What to produce: Reproduce every line of text in the data below, word for word, and leave out the pictures.

Exercise data:

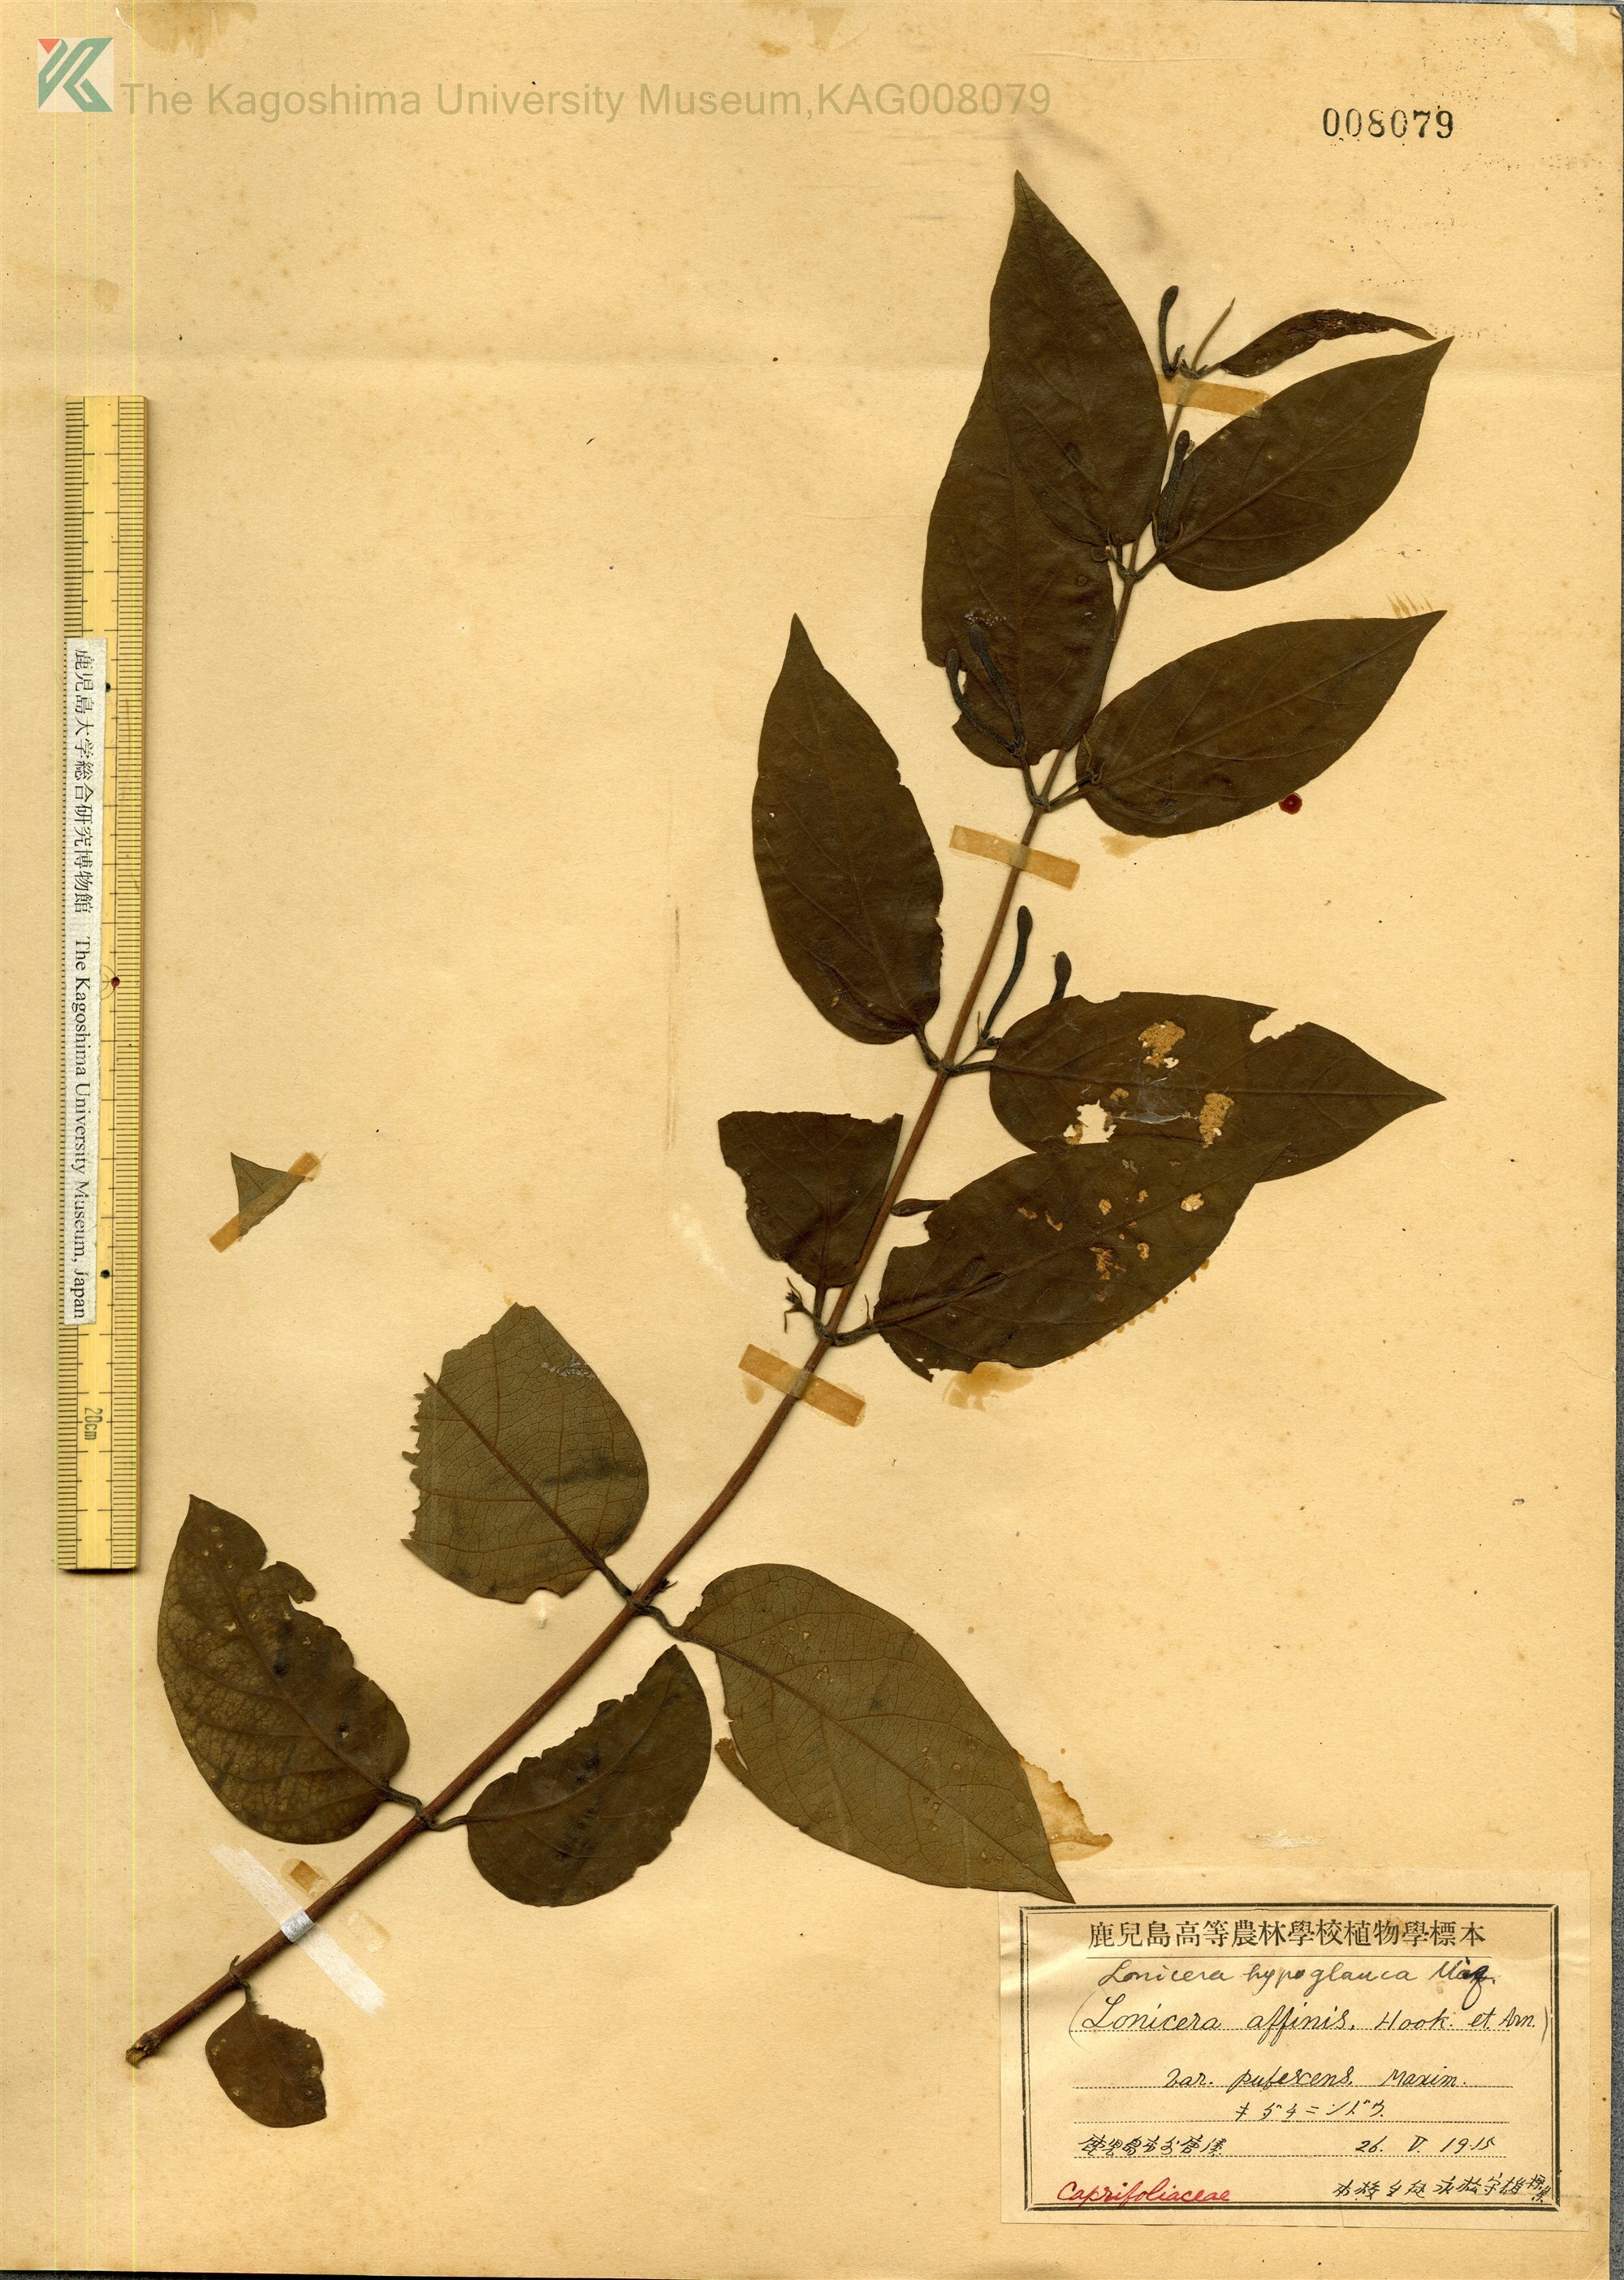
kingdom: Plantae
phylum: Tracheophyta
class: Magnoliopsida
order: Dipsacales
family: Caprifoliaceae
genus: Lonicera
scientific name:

Solution for this exercise:
kingdom: Plantae
phylum: Tracheophyta
class: Magnoliopsida
order: Dipsacales
family: Caprifoliaceae
genus: Lonicera
scientific name:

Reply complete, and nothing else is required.